§ What needs to be done:
Search the entries below for the string "living" and copy the lines that hold it.

§ Data provided:
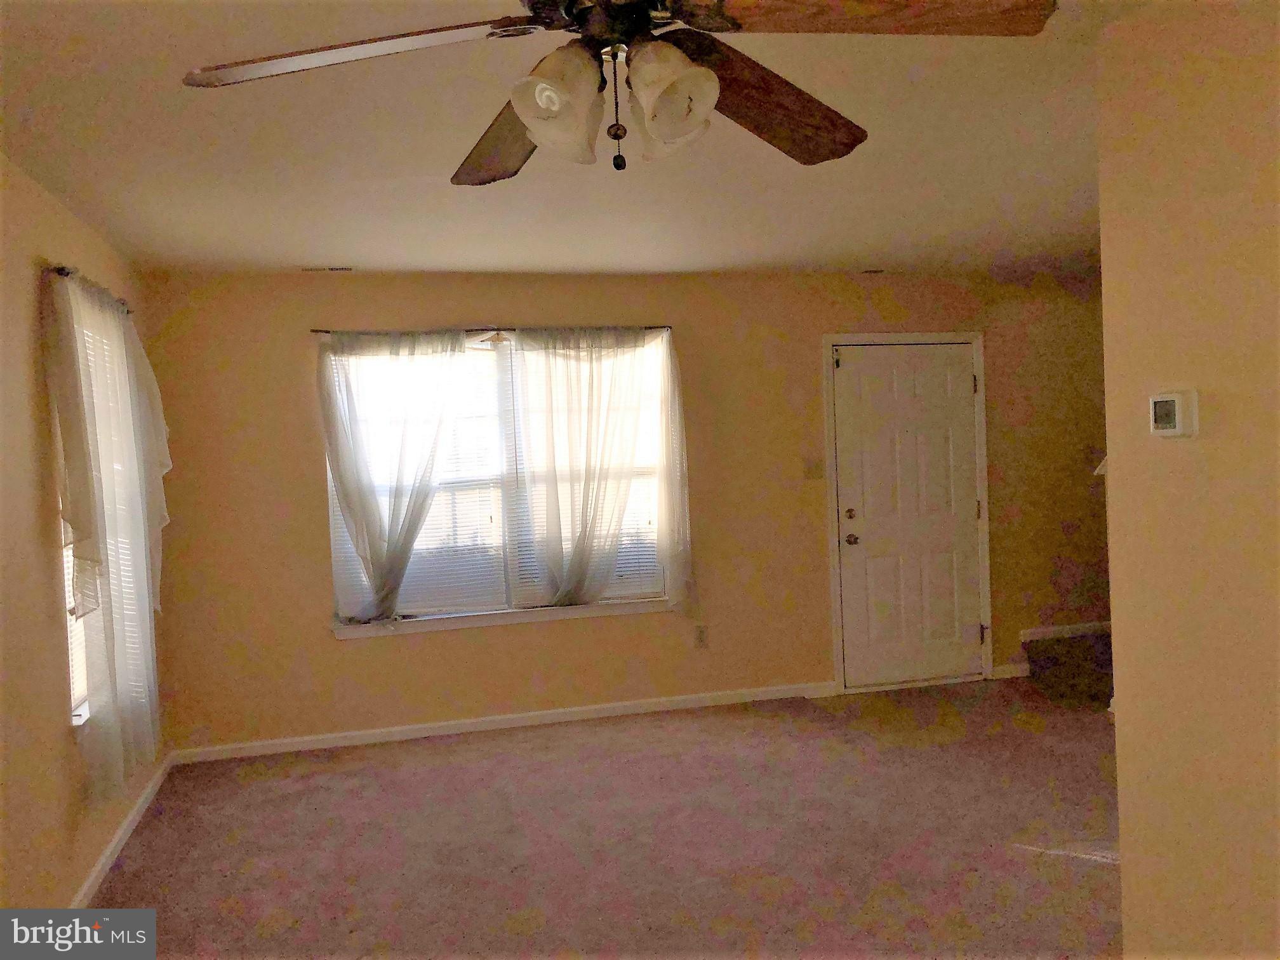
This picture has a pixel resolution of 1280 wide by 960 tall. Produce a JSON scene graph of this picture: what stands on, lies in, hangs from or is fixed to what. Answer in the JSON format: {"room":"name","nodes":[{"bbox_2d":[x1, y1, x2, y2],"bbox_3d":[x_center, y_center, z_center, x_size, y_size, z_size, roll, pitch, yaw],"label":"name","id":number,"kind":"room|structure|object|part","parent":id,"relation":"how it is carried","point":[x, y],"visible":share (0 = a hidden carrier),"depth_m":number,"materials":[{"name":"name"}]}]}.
{"room":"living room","nodes":[
{"label":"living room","id":0,"kind":"room"},
{"bbox_2d":[0,156,171,920],"bbox_3d":[-1.624,0.274,1.926,0.166,2.426,6.649,-3,2,-14],"label":"left wall","id":1,"kind":"structure","parent":0,"point":[40,598],"depth_m":3.26,"materials":[{"name":"beige paint"}]},
{"bbox_2d":[49,264,132,313],"bbox_3d":[-2.127,-0.724,4.019,0.106,0.049,1.194,-3,2,-14],"label":"curtain rod","id":2,"kind":"object","parent":1,"relation":"attached to","point":[59,270],"visible":0.29,"depth_m":3.61,"materials":[{"name":"metal"}]},
{"bbox_2d":[43,266,171,796],"bbox_3d":[-1.966,0.190,3.960,0.137,1.841,1.282,-3,2,-14],"label":"sheer curtain","id":3,"kind":"object","parent":2,"relation":"hanging from","point":[72,490],"visible":0.94,"depth_m":3.69,"materials":[{"name":"fabric"}]},
{"bbox_2d":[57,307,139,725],"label":"left window","id":4,"kind":"structure","parent":1,"relation":"in","point":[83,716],"depth_m":3.79,"materials":[{"name":"white"}]},
{"bbox_2d":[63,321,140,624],"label":"window blind","id":5,"kind":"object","parent":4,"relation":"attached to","point":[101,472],"visible":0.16,"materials":[{"name":"white plastic"}]},
{"bbox_2d":[69,751,173,907],"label":"baseboard","id":6,"kind":"structure","parent":1,"relation":"attached to","point":[128,821],"depth_m":4.00,"materials":[{"name":"white paint"}]},
{"bbox_2d":[0,0,1151,281],"bbox_3d":[1.061,-1.148,2.673,5.982,0.120,6.729,-3,2,-14],"label":"ceiling","id":7,"kind":"structure","parent":0,"point":[602,259],"depth_m":3.35,"materials":[{"name":"white paint"}]},
{"bbox_2d":[299,264,354,273],"bbox_3d":[-1.544,-1.040,5.119,0.286,0.014,0.121,-3,2,-14],"label":"ceiling vent","id":8,"kind":"object","parent":7,"relation":"in","point":[311,270],"visible":0.99,"depth_m":5.10,"materials":[{"name":"white metal"}]},
{"bbox_2d":[180,0,1055,177],"bbox_3d":[-0.043,-0.727,1.640,1.253,0.509,1.254,-3,2,-14],"label":"ceiling fan","id":9,"kind":"object","parent":7,"relation":"hanging from","point":[706,73],"visible":0.99,"depth_m":1.60,"materials":[{"name":"brown wood"}]},
{"bbox_3d":[-0.455,-0.657,1.618,0.561,0.052,0.321,-2,2,9],"label":"blade","id":10,"kind":"part","parent":9,"relation":"part of","materials":[{"name":"brown wood"}]},
{"bbox_3d":[-0.240,-0.643,1.970,0.320,0.097,0.556,-3,2,-14],"label":"blade","id":11,"kind":"part","parent":9,"relation":"part of","materials":[{"name":"brown wood"}]},
{"bbox_3d":[-0.128,-0.565,1.569,0.128,0.140,0.131,-3,2,-14],"label":"shade","id":12,"kind":"part","parent":9,"relation":"part of","materials":[{"name":"white glass"}]},
{"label":"motor housing","id":13,"kind":"part","parent":9,"relation":"part of","materials":[{"name":"metal"}]},
{"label":"chain","id":14,"kind":"part","parent":9,"relation":"part of","materials":[{"name":"metal"}]},
{"bbox_3d":[0.038,-0.571,1.563,0.128,0.144,0.131,-3,2,-14],"label":"shade","id":15,"kind":"part","parent":9,"relation":"part of","materials":[{"name":"white glass"}]},
{"bbox_3d":[0.203,-0.665,1.861,0.557,0.098,0.327,-4,2,-43],"label":"blade","id":16,"kind":"part","parent":9,"relation":"part of","materials":[{"name":"brown wood"}]},
{"bbox_3d":[0.326,-0.674,1.485,0.555,0.056,0.316,-2,2,-2],"label":"blade","id":17,"kind":"part","parent":9,"relation":"part of","materials":[{"name":"brown wood"}]},
{"bbox_2d":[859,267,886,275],"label":"ceiling vent","id":18,"kind":"object","parent":7,"relation":"attached to","point":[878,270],"visible":0.99,"depth_m":5.83,"materials":[{"name":"metal"}]},
{"bbox_2d":[88,676,1126,959],"bbox_3d":[0.897,1.415,2.868,5.715,0.107,6.072,-3,2,-14],"label":"carpet floor","id":19,"kind":"structure","parent":0,"point":[123,872],"depth_m":3.92,"materials":[{"name":"carpet"}]},
{"bbox_2d":[1024,631,1113,706],"label":"stair step","id":20,"kind":"structure","parent":19,"relation":"on","point":[1056,660],"depth_m":6.04,"materials":[{"name":"brown carpet"}]},
{"bbox_2d":[126,265,1119,756],"bbox_3d":[0.530,0.060,5.935,6.119,2.433,0.164,-3,2,-14],"label":"back wall","id":21,"kind":"structure","parent":0,"point":[327,654],"depth_m":5.65,"materials":[{"name":"paint"}]},
{"bbox_2d":[311,324,671,334],"bbox_3d":[-0.762,-0.794,5.496,1.902,0.039,0.082,-3,2,-14],"label":"curtain rod","id":22,"kind":"object","parent":21,"relation":"attached to","point":[327,332],"visible":0.68,"depth_m":5.43,"materials":[{"name":"metal"}]},
{"bbox_2d":[318,329,466,622],"bbox_3d":[-1.256,-0.014,5.312,0.765,1.550,0.130,-3,2,-14],"label":"curtain","id":23,"kind":"object","parent":22,"relation":"hanging from","point":[374,522],"visible":0.97,"depth_m":5.30,"materials":[{"name":"white fabric"}]},
{"bbox_2d":[508,326,690,610],"bbox_3d":[-0.198,-0.049,5.572,0.954,1.572,0.120,-3,2,-14],"label":"curtain","id":24,"kind":"object","parent":22,"relation":"hanging from","point":[581,541],"visible":0.97,"depth_m":5.56,"materials":[{"name":"white fabric"}]},
{"bbox_2d":[166,680,833,763],"bbox_3d":[-0.612,1.290,5.573,3.506,0.076,0.014,-3,2,-14],"label":"baseboard","id":25,"kind":"structure","parent":21,"relation":"attached to","point":[361,733],"depth_m":5.51,"materials":[{"name":"white paint"}]},
{"bbox_2d":[325,332,676,632],"bbox_3d":[-0.712,-0.004,5.597,1.866,1.551,0.142,-3,2,-14],"label":"window","id":26,"kind":"structure","parent":21,"relation":"in","point":[345,632],"depth_m":5.58,"materials":[{"name":"glass"}]},
{"bbox_2d":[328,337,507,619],"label":"window blind","id":27,"kind":"object","parent":26,"relation":"attached to","point":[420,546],"visible":0.57,"depth_m":5.42,"materials":[{"name":"white plastic"}]},
{"bbox_2d":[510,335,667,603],"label":"window blind","id":28,"kind":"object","parent":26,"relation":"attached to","point":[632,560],"visible":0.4,"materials":[{"name":"white plastic"}]},
{"bbox_2d":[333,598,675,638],"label":"window sill","id":29,"kind":"structure","parent":21,"relation":"attached to","point":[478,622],"depth_m":5.49,"materials":[{"name":"white paint"}]},
{"bbox_2d":[693,624,709,647],"bbox_3d":[0.342,0.870,5.760,0.073,0.119,0.009,-3,2,-14],"label":"wall socket","id":30,"kind":"object","parent":21,"relation":"attached to","point":[700,638],"visible":0.99,"depth_m":5.76,"materials":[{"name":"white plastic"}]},
{"bbox_2d":[802,457,823,479],"bbox_3d":[0.985,-0.064,5.871,0.114,0.118,0.019,-3,2,-14],"label":"light switch","id":31,"kind":"object","parent":21,"relation":"attached to","point":[812,472],"visible":0.98,"depth_m":5.87,"materials":[{"name":"beige"}]},
{"bbox_2d":[821,331,992,694],"bbox_3d":[1.572,0.169,6.196,1.055,2.119,0.182,-3,2,-14],"label":"door frame","id":32,"kind":"structure","parent":21,"relation":"attached to","point":[828,343],"depth_m":6.10,"materials":[{"name":"white paint"}]},
{"bbox_2d":[833,346,984,689],"bbox_3d":[1.627,0.211,6.175,0.913,2.021,0.123,-3,2,-14],"label":"door","id":33,"kind":"structure","parent":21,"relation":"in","point":[867,372],"depth_m":6.19,"materials":[{"name":"white paint"}]},
{"bbox_3d":[1.221,0.210,6.040,0.058,0.065,0.060,-3,2,-14],"label":"deadbolt","id":34,"kind":"part","parent":33,"relation":"part of","materials":[{"name":"gold metal"}]},
{"bbox_3d":[1.235,0.353,6.055,0.069,0.071,0.077,-3,2,-14],"label":"doorknob","id":35,"kind":"part","parent":33,"relation":"part of","materials":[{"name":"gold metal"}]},
{"bbox_2d":[991,662,1030,679],"bbox_3d":[2.345,1.140,6.247,0.500,0.081,0.015,-3,2,-14],"label":"baseboard","id":36,"kind":"structure","parent":21,"relation":"attached to","point":[1005,676],"depth_m":6.20,"materials":[{"name":"white paint"}]},
{"bbox_2d":[1019,620,1109,641],"bbox_3d":[2.795,0.934,6.449,0.948,0.074,0.015,-3,2,-14],"label":"baseboard","id":37,"kind":"structure","parent":21,"relation":"attached to","point":[1042,630],"depth_m":6.40,"materials":[{"name":"white paint"}]},
{"bbox_2d":[1097,0,1279,959],"bbox_3d":[1.606,0.162,1.062,0.127,2.404,3.146,-3,2,-14],"label":"right wall","id":38,"kind":"structure","parent":0,"point":[1119,733],"depth_m":2.28,"materials":[{"name":"beige paint"}]},
{"bbox_2d":[1148,388,1198,437],"bbox_3d":[1.171,-0.144,2.283,0.035,0.104,0.119,-3,2,-14],"label":"thermostat","id":39,"kind":"object","parent":38,"relation":"attached to","point":[1180,399],"visible":0.98,"depth_m":2.25,"materials":[{"name":"white plastic"}]}
]}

§ Solution for this exercise:
{"room":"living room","nodes":[
{"label":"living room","id":0,"kind":"room"},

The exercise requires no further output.